> [YOUR OBJECTIVE] In the marble-cutting thread below, what tool did Zel1 use for the finish cuts?

> [TEXT]
────────────────
# How to cut 3/4" thick slab of marble?



## AtlanticWBConst. (May 12, 2006)

tigerbalm2424 said:


> I have two 20"X30"X3/4" pieces of marble that I need to cut. Whats the most economical way to cut this stuff? :whistling2:


 
Here is a thread on this:

http://www.diychatroom.com/showthread.php?t=1844&highlight=Cutting+marble

http://www.diychatroom.com/JPI Balance


----------



## Zel1 (Mar 21, 2007)

We just did some of this. I used a circ saw with a diamond masonry blade for some rough cuts and a wet tile saw for the finish cuts. I had to send one piece out to have a bullnose edge cut on it and have it polished. I spoke at length about this to a guy from Defusco Supply (http://www.defusco.com/). One tip he gave me was that if you cut a piece of polished marble/granite and you only need a square cut, you can use a good, glossy, stone sealer to mimic the polished look. He said this works good on edges, but doesnt cut it on top serfaces. I also looked into the router bits for bullnosing, but they are very expensive and I'm sure there is a learning curve to it. Not many people want to "practice" on such an expensive material.


----------



## tigerbalm2424 (Feb 28, 2007)

Well, Im getting it cheap so Im not too worried about it. My cut is not a straight cut and I am not worried about a polished look on this cut as it will be butting up against some and will be hidden. I will look into the diamond masonry blade for my makita I guess. :yes:


----------



## Zel1 (Mar 21, 2007)
────────────────
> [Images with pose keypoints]
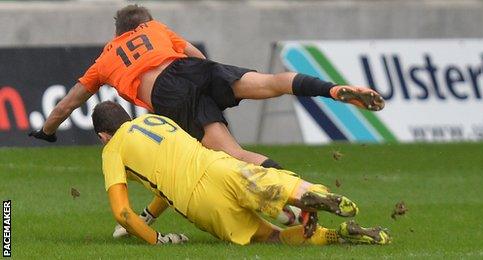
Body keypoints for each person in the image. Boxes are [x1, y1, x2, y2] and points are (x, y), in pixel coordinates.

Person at [28, 4, 385, 168]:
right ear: (144, 23)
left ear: (116, 32)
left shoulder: (105, 59)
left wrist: (47, 131)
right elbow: (195, 54)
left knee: (235, 156)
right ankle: (333, 89)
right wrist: (211, 83)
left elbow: (66, 105)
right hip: (195, 70)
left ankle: (299, 190)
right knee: (272, 82)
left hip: (169, 94)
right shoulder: (157, 29)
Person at [91, 101, 390, 245]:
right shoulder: (154, 120)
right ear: (127, 117)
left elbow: (122, 214)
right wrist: (151, 214)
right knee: (281, 185)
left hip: (199, 201)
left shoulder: (113, 149)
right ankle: (311, 197)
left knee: (272, 237)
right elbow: (169, 174)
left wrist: (157, 238)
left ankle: (334, 237)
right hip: (219, 166)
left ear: (104, 135)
────────────────
> [RESPONSE FOR THIS EXERCISE] A wet tile saw.